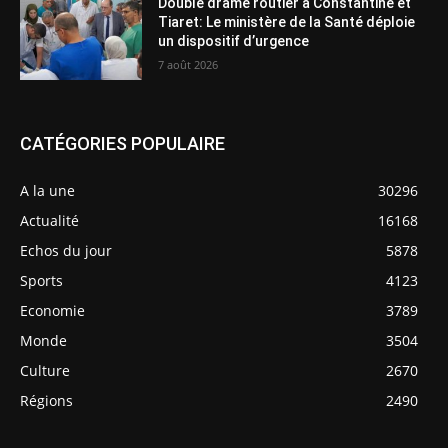
Double drame routier à Constantine et
Tiaret: Le ministère de la Santé déploie
un dispositif d’urgence
7 août 2026
CATÉGORIES POPULAIRE
A la une
30296
Actualité
16168
Echos du jour
5878
Sports
4123
Economie
3789
Monde
3504
Culture
2670
Régions
2490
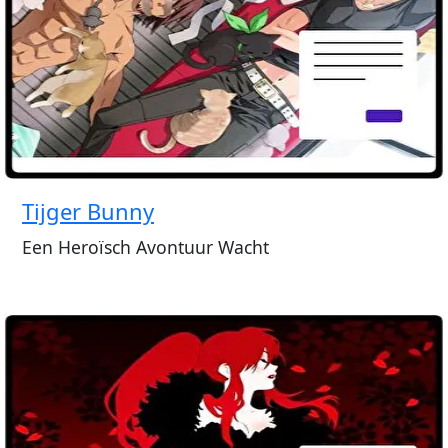
Tijger Bunny
Een Heroïsch Avontuur Wacht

....

- YOUR ASSIGNMENT -
Reproduce the material exactly; keep pictures out.

- RESULT -
Double drame routier à Constantine et
Tiaret: Le ministère de la Santé déploie
un dispositif d’urgence
7 août 2026
CATÉGORIES POPULAIRE
A la une
30296
Actualité
16168
Echos du jour
5878
Sports
4123
Economie
3789
Monde
3504
Culture
2670
Régions
2490
Tijger Bunny
Een Heroïsch Avontuur Wacht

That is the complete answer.